TINDAKAN YANG DIPERLUKAN 1:
Tuliskan kembali secara persis bagian teks tentang hadis, mulai dari "Jika dilihat berdasarkan" hingga dan termasuk "oleh satu periwayat.".
TINDAKAN YANG DIPERLUKAN 2:
Tentukan apakah pernyataan berikut sesuai dengan teks tentang hadis, lalu jawab ya atau tidak disertai kutipan persis dari teks yang menjadi penentunya: (a) secara harfiah hadis berarti berbicara, perkataan, percakapan, atau kejadian yang diceritakan; (b) kata ahad dalam bahasa Arab berarti banyak; (c) hadis mutawatir diriwayatkan oleh banyak orang dalam setiap generasinya.

TEKS:
Teodisi.com : Secara harfiah hadis berarti berbicara, perkataan, percakapan atau kejadian yang diceritakan. Dalam terminologi Islam istilah hadis berarti melaporkan, mencatat sebuah pernyataan dan tingkah laku Nabi Muhammad.
Hadis berdasarkan Jumlah Periwayat
Hadis Mutawatir, menurut bahasa kata Mutawatir berarti mutatabi’ yaitu yang (datang) berturut-turut dengan tidak ada jaraknya. Menurut istilah, hadis yang diriwayatkan oleh banyak orang dalam setiap generasinya yang menurut adat tidak mungkin mereka berbuat dusta.
Dari definisi tersebut maka terdapat beberapa ciri atau syarat yang bisa disematkan pada hadis mutawatir yaitu; Diriwayatkan banyak orang, diterima banyak orang, tidak mungkin perawi yang banyak itu bersepakat untuk berdusta. Dan hadis itu didapat melalui panca indra.
Jika dilihat berdasarkan fungsi dari ilmu hadis yaitu untuk memberikan keyakinan atas berita yang disampaikan periwayat, maka kedudukan hadis mutawatir telah tercapai dengan baik. Bahwa yang terkandung di dalamnya adalah benar-benar dari Rasulullah Muhammad.
Hadis Ahad, Secara sederhana yang disebut hadis ahad adalah yang tidak mutawatir. Kata ahad (Arab) yang berarti satu, maka pengertian hadis ahad adalah yang disampaikan oleh satu periwayat.
Dalam beberapa literatur, pengertian hadis ahad adalah yang tidak memenuhi syarat-syarat hadis mutawatir, atau yang jumlah periwayatnya terbatas dan tidak banyak sebagaimana hadis mutawatir.

INFORMASI SUMBER:
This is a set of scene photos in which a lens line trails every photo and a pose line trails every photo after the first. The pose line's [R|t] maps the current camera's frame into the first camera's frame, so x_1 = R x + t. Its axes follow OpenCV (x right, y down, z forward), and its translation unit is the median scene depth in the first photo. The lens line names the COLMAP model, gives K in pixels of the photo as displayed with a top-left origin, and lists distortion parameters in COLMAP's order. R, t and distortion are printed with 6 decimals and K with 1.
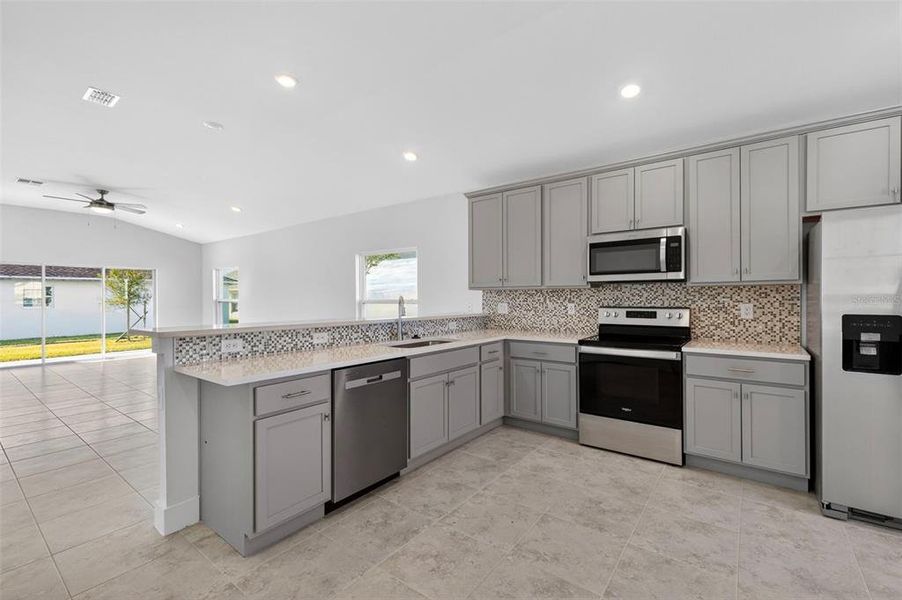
lens RADIAL K [[391.5, 0, 471.5], [0, 391.5, 297.4], [0, 0, 1]] dist [0.015473, -0.000310]
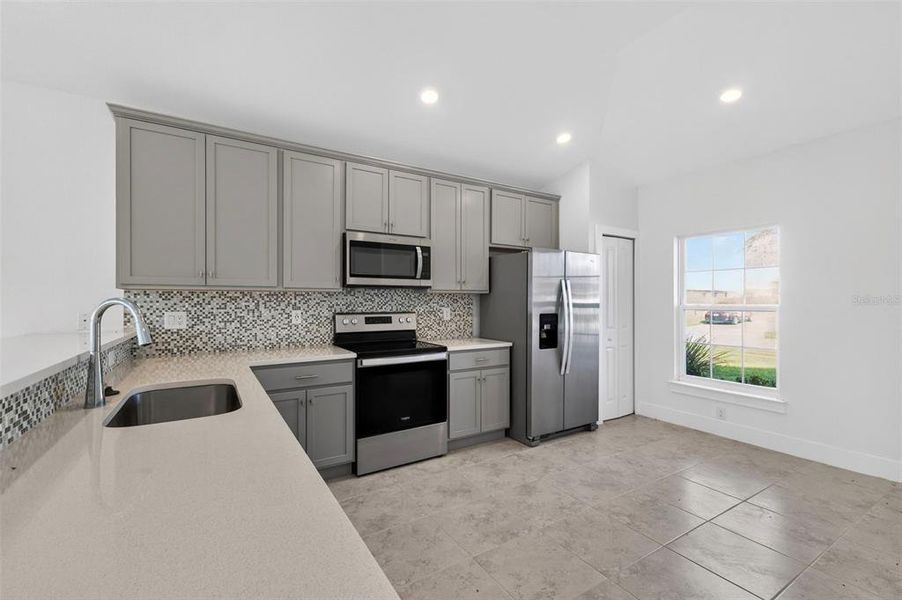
lens RADIAL K [[391.5, 0, 439.8], [0, 391.5, 301.0], [0, 0, 1]] dist [0.015473, -0.000310]
pose [[0.385458, 0.003040, 0.922720, -0.432818], [-0.004028, 0.999991, -0.001613, -0.003669], [-0.922717, -0.003095, 0.385467, 0.506639]]
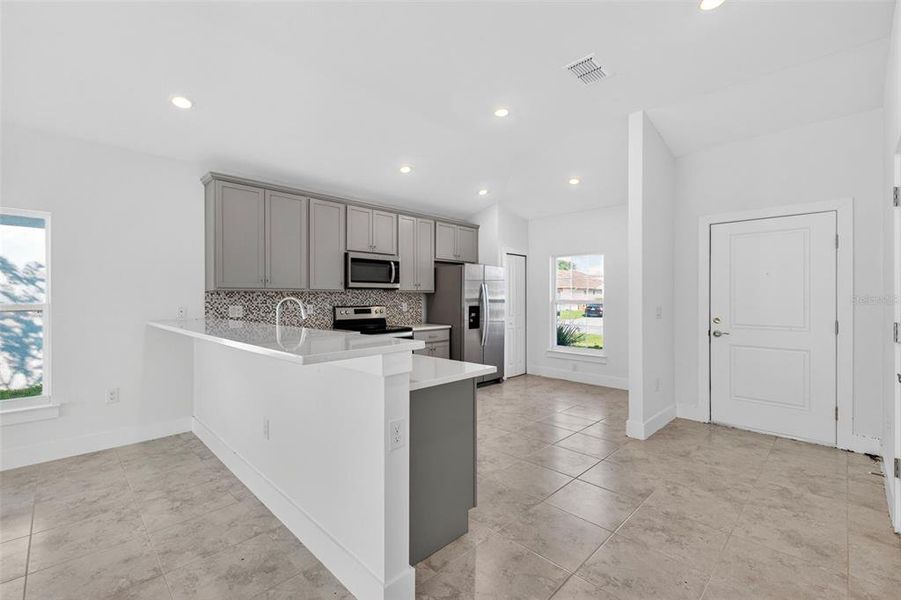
lens RADIAL K [[391.1, 0, 441.5], [0, 391.1, 300.1], [0, 0, 1]] dist [0.015473, -0.000310]
pose [[0.161098, -0.003505, 0.986932, -0.965369], [-0.001798, 0.999991, 0.003845, -0.003097], [-0.986937, -0.002394, 0.161090, 0.515924]]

HASIL 1:
Jika dilihat berdasarkan fungsi dari ilmu hadis yaitu untuk memberikan keyakinan atas berita yang disampaikan periwayat, maka kedudukan hadis mutawatir telah tercapai dengan baik. Bahwa yang terkandung di dalamnya adalah benar-benar dari Rasulullah Muhammad.
Hadis Ahad, Secara sederhana yang disebut hadis ahad adalah yang tidak mutawatir. Kata ahad (Arab) yang berarti satu, maka pengertian hadis ahad adalah yang disampaikan oleh satu periwayat.

HASIL 2:
(a) Ya: "Secara harfiah hadis berarti berbicara, perkataan, percakapan atau kejadian yang diceritakan."
(b) Tidak: "Kata ahad (Arab) yang berarti satu"
(c) Ya: "hadis yang diriwayatkan oleh banyak orang dalam setiap generasinya"